[Exercise data]:
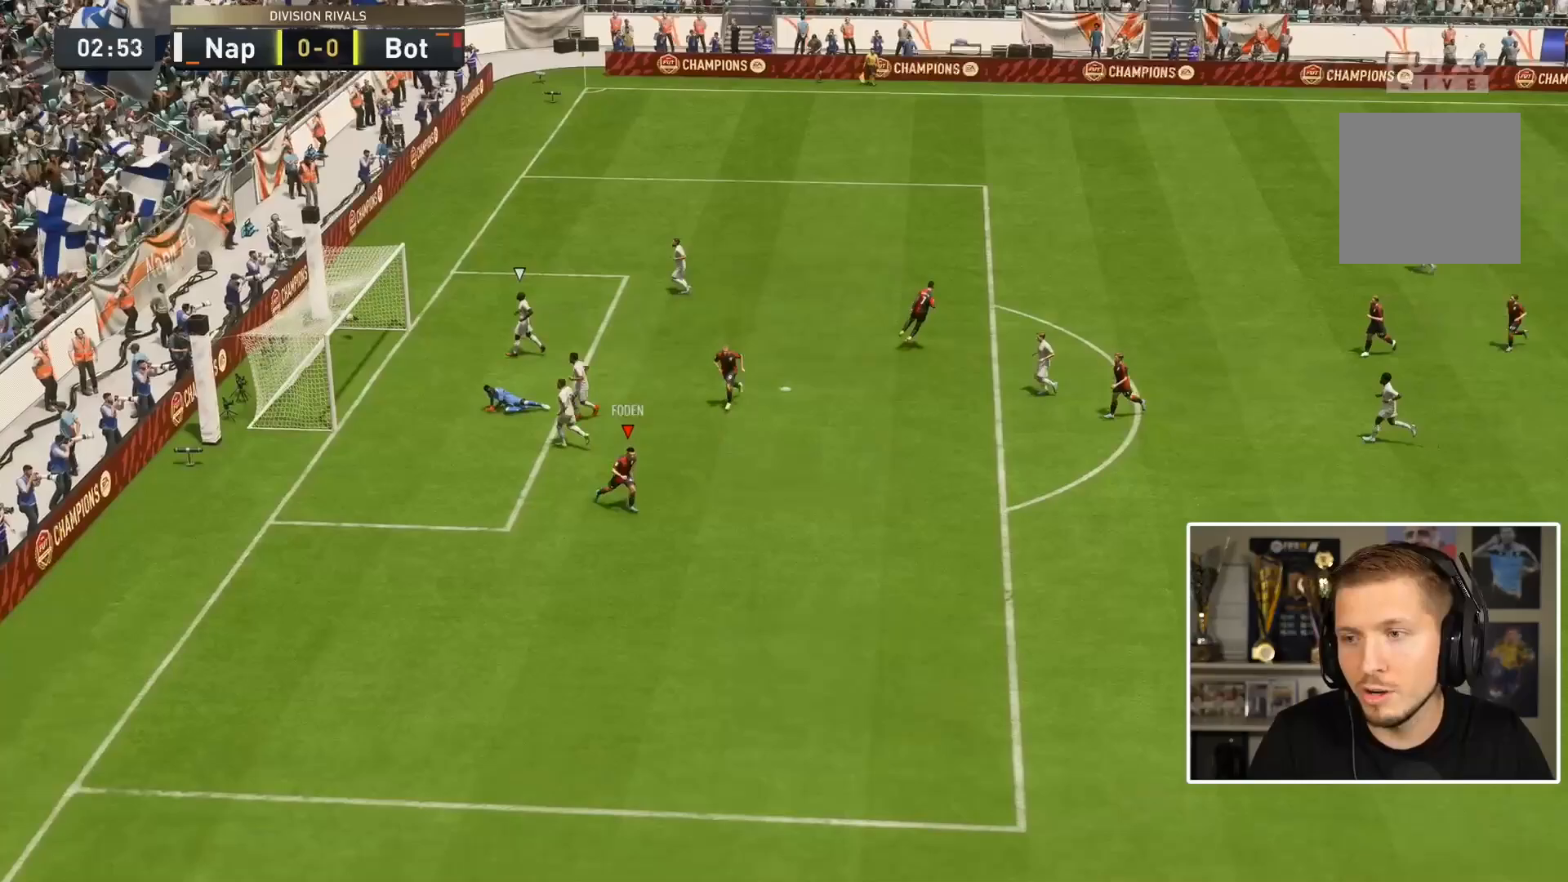
{"buttons": [], "left_stick": "center", "right_stick": "center", "events": [[200, "L1", "up"], [200, "R1", "up"], [217, "L1", "down"], [217, "R1", "down"], [217, "left_stick", "right"], [317, "L1", "up"], [367, "left_stick", "center"], [383, "R1", "up"]]}
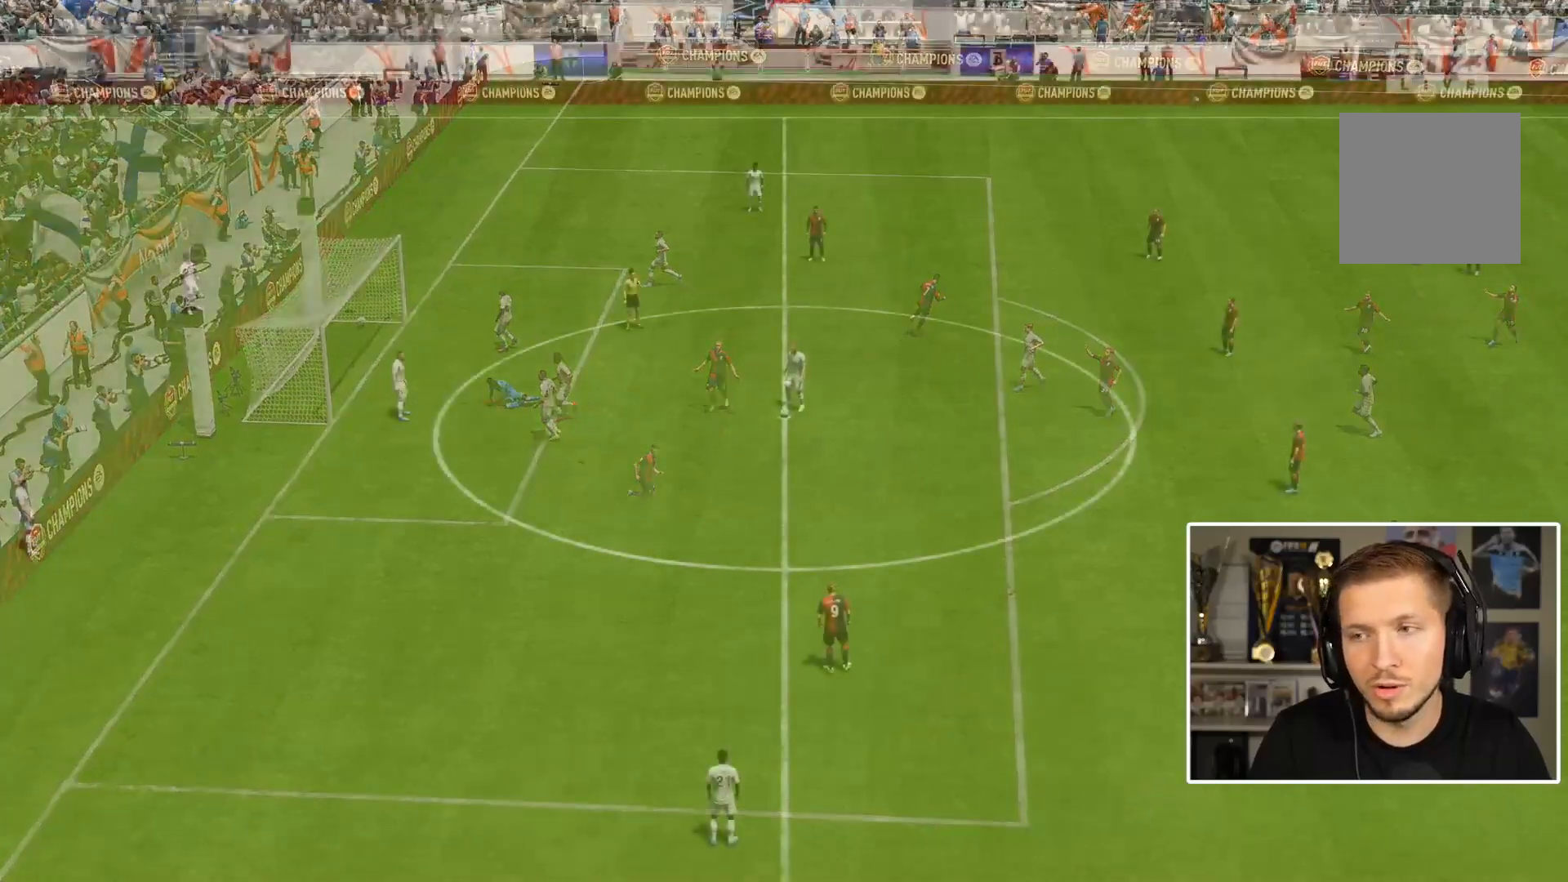
{"buttons": [], "left_stick": "center", "right_stick": "center", "events": []}
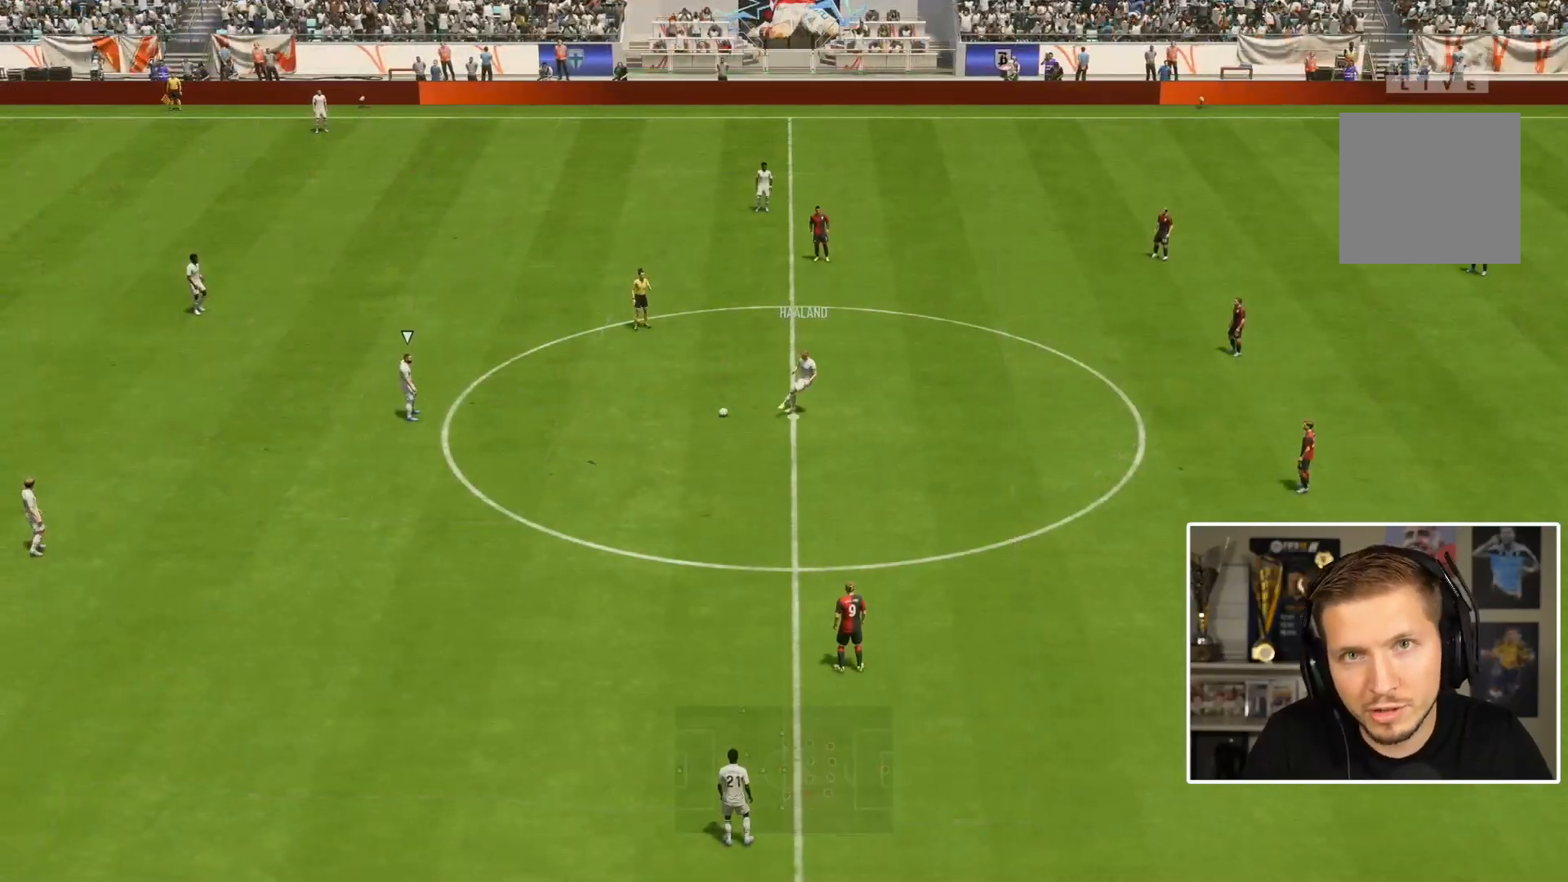
{"buttons": [], "left_stick": "center", "right_stick": "center", "events": []}
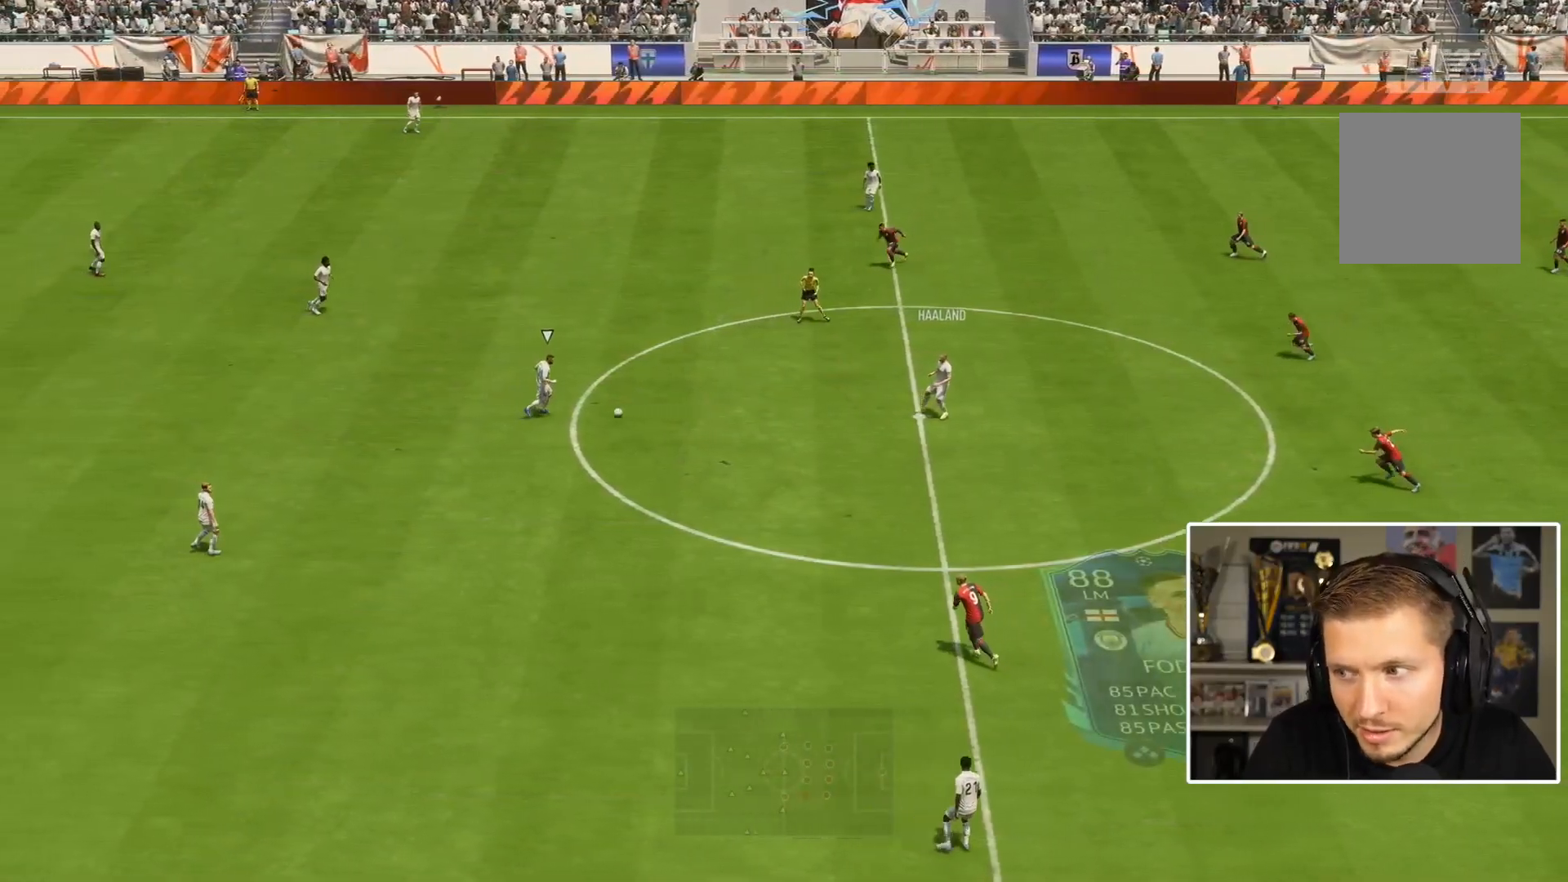
{"buttons": [], "left_stick": "left", "right_stick": "center", "events": [[67, "left_stick", "down-left"], [100, "CROSS", "down"], [133, "R1", "down"], [267, "CROSS", "up"], [267, "R1", "up"], [450, "left_stick", "left"]]}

[Required work]:
Repeat the data above exactly, images excluded.

[Answer section]:
{"buttons": [], "left_stick": "center", "right_stick": "center", "events": [[200, "L1", "up"], [200, "R1", "up"], [217, "L1", "down"], [217, "R1", "down"], [217, "left_stick", "right"], [317, "L1", "up"], [367, "left_stick", "center"], [383, "R1", "up"]]}
{"buttons": [], "left_stick": "center", "right_stick": "center", "events": []}
{"buttons": [], "left_stick": "center", "right_stick": "center", "events": []}
{"buttons": [], "left_stick": "left", "right_stick": "center", "events": [[67, "left_stick", "down-left"], [100, "CROSS", "down"], [133, "R1", "down"], [267, "CROSS", "up"], [267, "R1", "up"], [450, "left_stick", "left"]]}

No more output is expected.